RECORDED DATA:
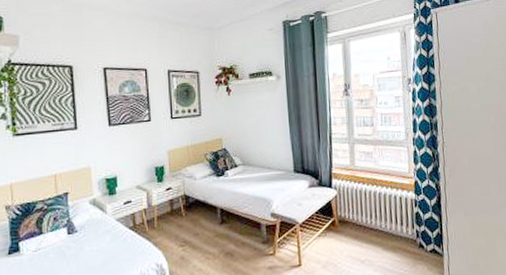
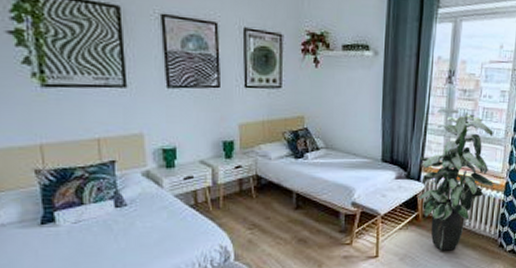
indoor plant: none [327,117,403,256] -> present [418,108,493,251]

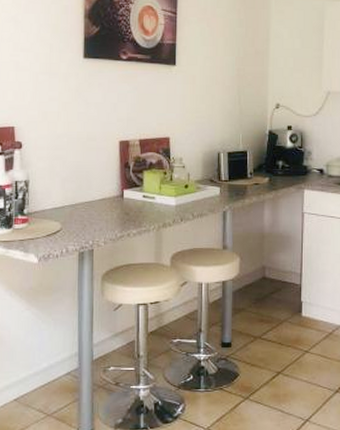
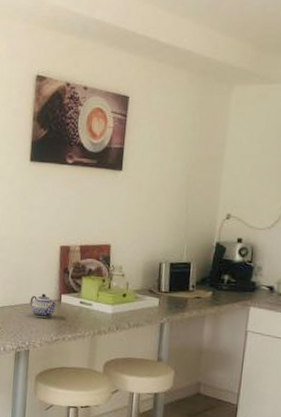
teapot: none [91,190,119,215] -> present [30,293,56,318]

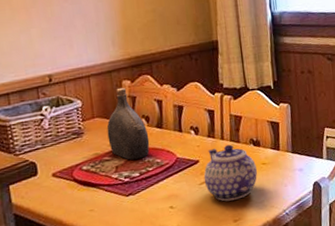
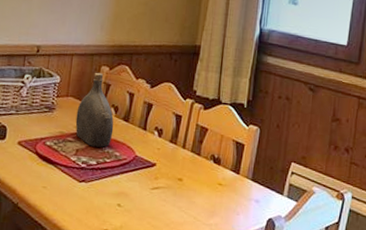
teapot: present [203,144,258,202] -> none [156,155,213,216]

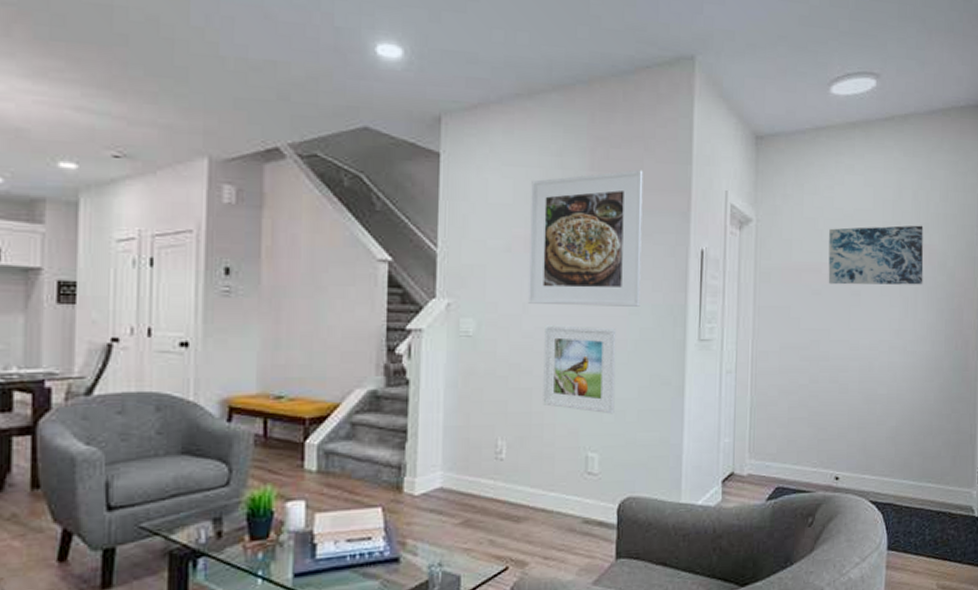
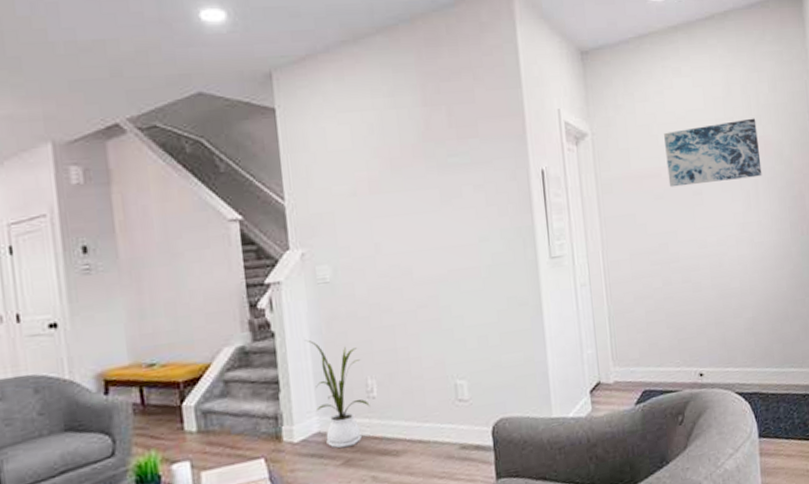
house plant: none [439,391,497,507] -> present [305,339,370,449]
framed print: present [527,169,643,307] -> none [368,99,489,244]
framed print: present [543,325,617,414] -> none [398,257,477,341]

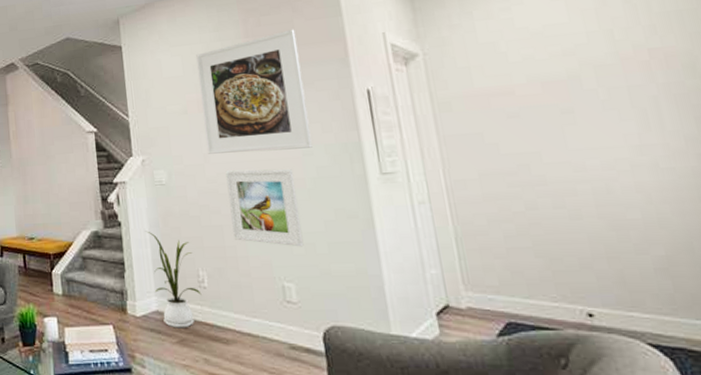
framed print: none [368,99,489,244] -> present [196,29,313,154]
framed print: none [398,257,477,341] -> present [225,169,304,247]
wall art: present [664,118,762,188] -> none [515,28,665,106]

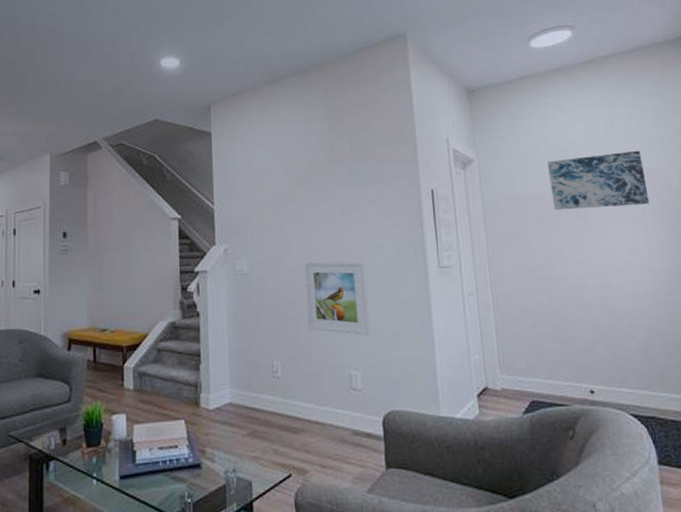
house plant: present [145,231,202,328] -> none [223,321,275,420]
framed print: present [196,29,313,154] -> none [283,128,383,245]
wall art: none [515,28,665,106] -> present [547,150,650,211]

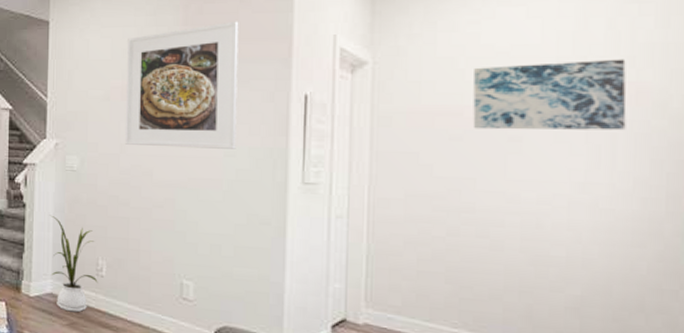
house plant: none [223,321,275,420] -> present [49,215,98,313]
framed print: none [283,128,383,245] -> present [124,21,239,149]
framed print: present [304,261,371,336] -> none [139,164,211,248]

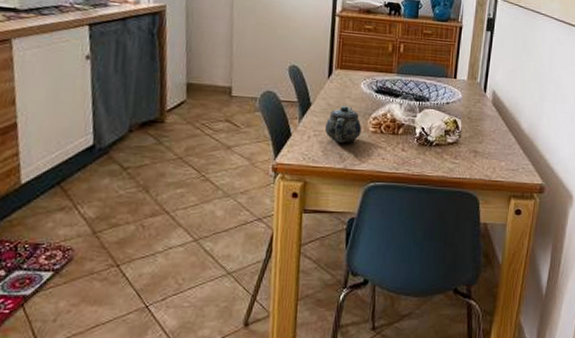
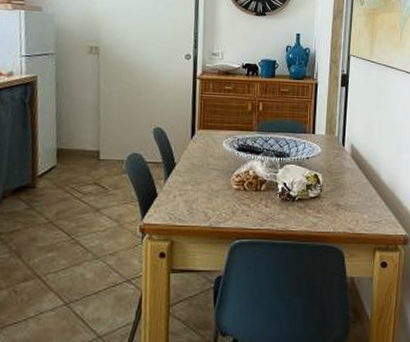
teapot: present [324,105,361,143] -> none [189,164,225,201]

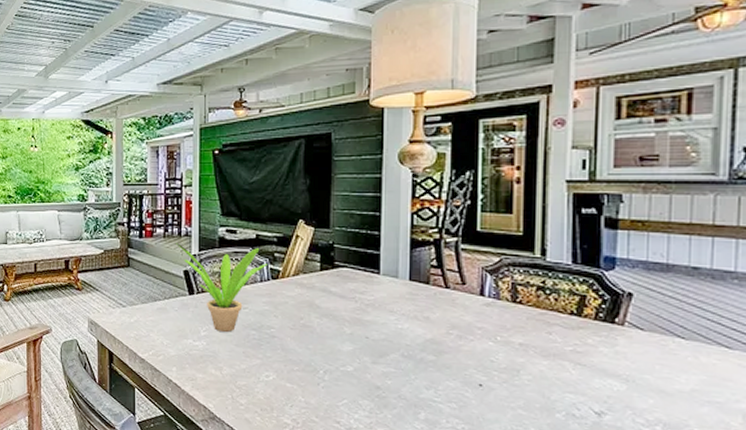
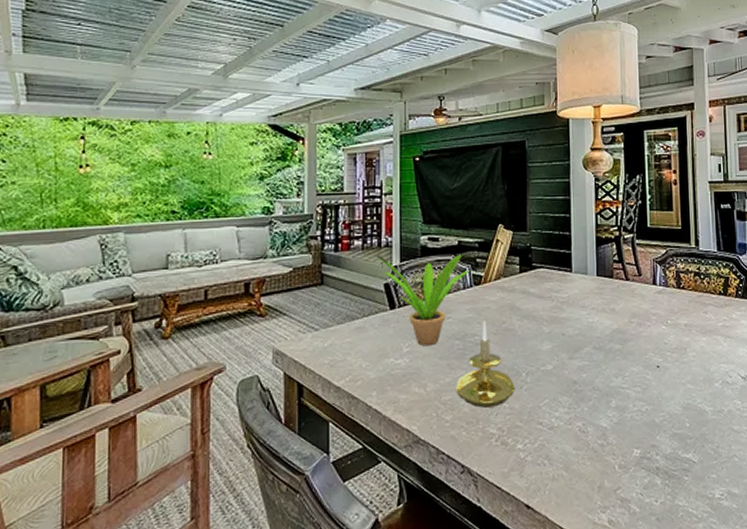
candle holder: none [251,315,312,399] -> present [456,321,515,408]

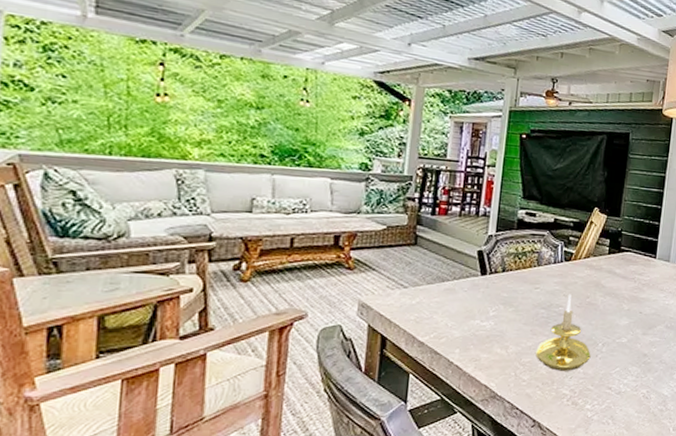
potted plant: present [376,255,470,345] -> none [472,223,562,311]

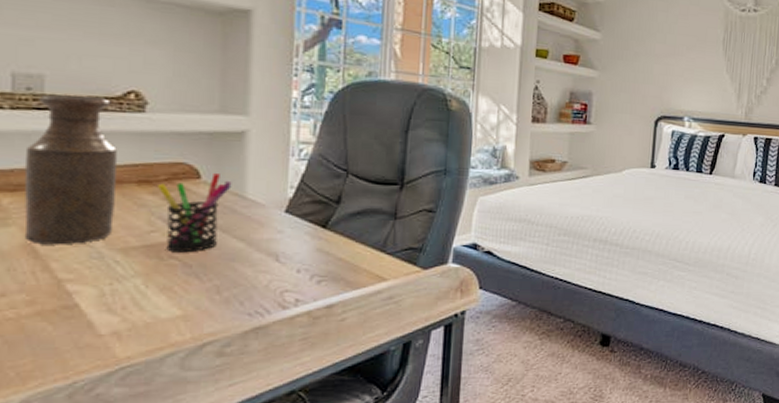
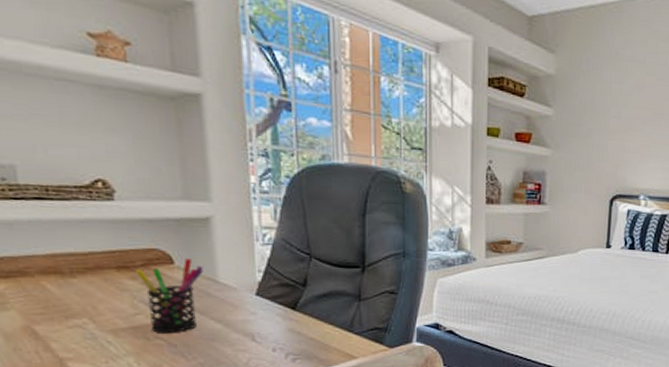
bottle: present [24,94,118,245] -> none [10,184,102,327]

TASK BRIEF: Extract only the lines from the one that contains "framed print: present [543,325,617,414]" through the end of the records, inclusive, and omit every picture.

WRITTEN RESPONSE:
framed print: present [543,325,617,414] -> none [398,257,477,341]

framed print: none [368,99,489,244] -> present [196,29,313,154]
framed print: none [398,257,477,341] -> present [225,169,304,247]
wall art: present [664,118,762,188] -> none [515,28,665,106]

house plant: present [145,231,202,328] -> none [223,321,275,420]
framed print: present [196,29,313,154] -> none [283,128,383,245]
wall art: none [515,28,665,106] -> present [547,150,650,211]

house plant: none [223,321,275,420] -> present [49,215,98,313]
framed print: none [283,128,383,245] -> present [124,21,239,149]
framed print: present [304,261,371,336] -> none [139,164,211,248]

teapot: present [324,105,361,143] -> none [189,164,225,201]

candle holder: none [251,315,312,399] -> present [456,321,515,408]

potted plant: present [376,255,470,345] -> none [472,223,562,311]

bottle: present [24,94,118,245] -> none [10,184,102,327]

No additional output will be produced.